Items from a dataset
==================================================

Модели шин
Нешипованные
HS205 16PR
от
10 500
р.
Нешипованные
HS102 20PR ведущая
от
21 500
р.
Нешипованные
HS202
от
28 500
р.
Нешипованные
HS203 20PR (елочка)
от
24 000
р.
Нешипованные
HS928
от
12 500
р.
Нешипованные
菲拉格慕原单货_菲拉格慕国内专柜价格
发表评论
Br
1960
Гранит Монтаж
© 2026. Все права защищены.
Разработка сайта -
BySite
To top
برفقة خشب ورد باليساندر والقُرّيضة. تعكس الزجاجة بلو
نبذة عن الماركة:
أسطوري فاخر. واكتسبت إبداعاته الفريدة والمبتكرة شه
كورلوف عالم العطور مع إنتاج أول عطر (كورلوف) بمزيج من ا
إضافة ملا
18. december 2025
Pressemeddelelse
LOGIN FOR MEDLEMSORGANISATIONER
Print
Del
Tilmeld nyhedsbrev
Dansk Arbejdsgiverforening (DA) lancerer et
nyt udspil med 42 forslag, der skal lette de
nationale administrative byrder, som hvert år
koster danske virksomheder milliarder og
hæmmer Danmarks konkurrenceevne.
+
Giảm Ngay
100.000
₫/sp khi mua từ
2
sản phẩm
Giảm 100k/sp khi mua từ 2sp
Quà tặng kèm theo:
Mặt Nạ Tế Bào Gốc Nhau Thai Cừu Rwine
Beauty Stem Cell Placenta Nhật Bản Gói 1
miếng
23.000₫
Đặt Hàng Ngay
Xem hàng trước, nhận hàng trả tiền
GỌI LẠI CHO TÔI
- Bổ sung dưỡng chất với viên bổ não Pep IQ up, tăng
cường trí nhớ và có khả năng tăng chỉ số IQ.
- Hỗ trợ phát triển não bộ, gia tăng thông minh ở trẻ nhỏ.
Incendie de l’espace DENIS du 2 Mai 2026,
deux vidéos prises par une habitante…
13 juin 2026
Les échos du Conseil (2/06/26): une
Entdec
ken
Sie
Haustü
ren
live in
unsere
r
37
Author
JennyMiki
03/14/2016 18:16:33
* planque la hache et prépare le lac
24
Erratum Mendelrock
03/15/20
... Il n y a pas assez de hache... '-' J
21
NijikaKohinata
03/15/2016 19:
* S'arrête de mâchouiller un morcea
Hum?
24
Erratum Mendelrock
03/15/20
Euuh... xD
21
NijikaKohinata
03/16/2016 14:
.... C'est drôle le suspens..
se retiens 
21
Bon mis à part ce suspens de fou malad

==================================================

### How to complete this task
Write the entries out again in full, exactly as they appear above.

### Exercise solution
Модели шин
Нешипованные
HS205 16PR
от
10 500
р.
Нешипованные
HS102 20PR ведущая
от
21 500
р.
Нешипованные
HS202
от
28 500
р.
Нешипованные
HS203 20PR (елочка)
от
24 000
р.
Нешипованные
HS928
от
12 500
р.
Нешипованные
菲拉格慕原单货_菲拉格慕国内专柜价格
发表评论
Br
1960
Гранит Монтаж
© 2026. Все права защищены.
Разработка сайта -
BySite
To top
برفقة خشب ورد باليساندر والقُرّيضة. تعكس الزجاجة بلو
نبذة عن الماركة:
أسطوري فاخر. واكتسبت إبداعاته الفريدة والمبتكرة شه
كورلوف عالم العطور مع إنتاج أول عطر (كورلوف) بمزيج من ا
إضافة ملا
18. december 2025
Pressemeddelelse
LOGIN FOR MEDLEMSORGANISATIONER
Print
Del
Tilmeld nyhedsbrev
Dansk Arbejdsgiverforening (DA) lancerer et
nyt udspil med 42 forslag, der skal lette de
nationale administrative byrder, som hvert år
koster danske virksomheder milliarder og
hæmmer Danmarks konkurrenceevne.
+
Giảm Ngay
100.000
₫/sp khi mua từ
2
sản phẩm
Giảm 100k/sp khi mua từ 2sp
Quà tặng kèm theo:
Mặt Nạ Tế Bào Gốc Nhau Thai Cừu Rwine
Beauty Stem Cell Placenta Nhật Bản Gói 1
miếng
23.000₫
Đặt Hàng Ngay
Xem hàng trước, nhận hàng trả tiền
GỌI LẠI CHO TÔI
- Bổ sung dưỡng chất với viên bổ não Pep IQ up, tăng
cường trí nhớ và có khả năng tăng chỉ số IQ.
- Hỗ trợ phát triển não bộ, gia tăng thông minh ở trẻ nhỏ.
Incendie de l’espace DENIS du 2 Mai 2026,
deux vidéos prises par une habitante…
13 juin 2026
Les échos du Conseil (2/06/26): une
Entdec
ken
Sie
Haustü
ren
live in
unsere
r
37
Author
JennyMiki
03/14/2016 18:16:33
* planque la hache et prépare le lac
24
Erratum Mendelrock
03/15/20
... Il n y a pas assez de hache... '-' J
21
NijikaKohinata
03/15/2016 19:
* S'arrête de mâchouiller un morcea
Hum?
24
Erratum Mendelrock
03/15/20
Euuh... xD
21
NijikaKohinata
03/16/2016 14:
.... C'est drôle le suspens..
se retiens 
21
Bon mis à part ce suspens de fou malad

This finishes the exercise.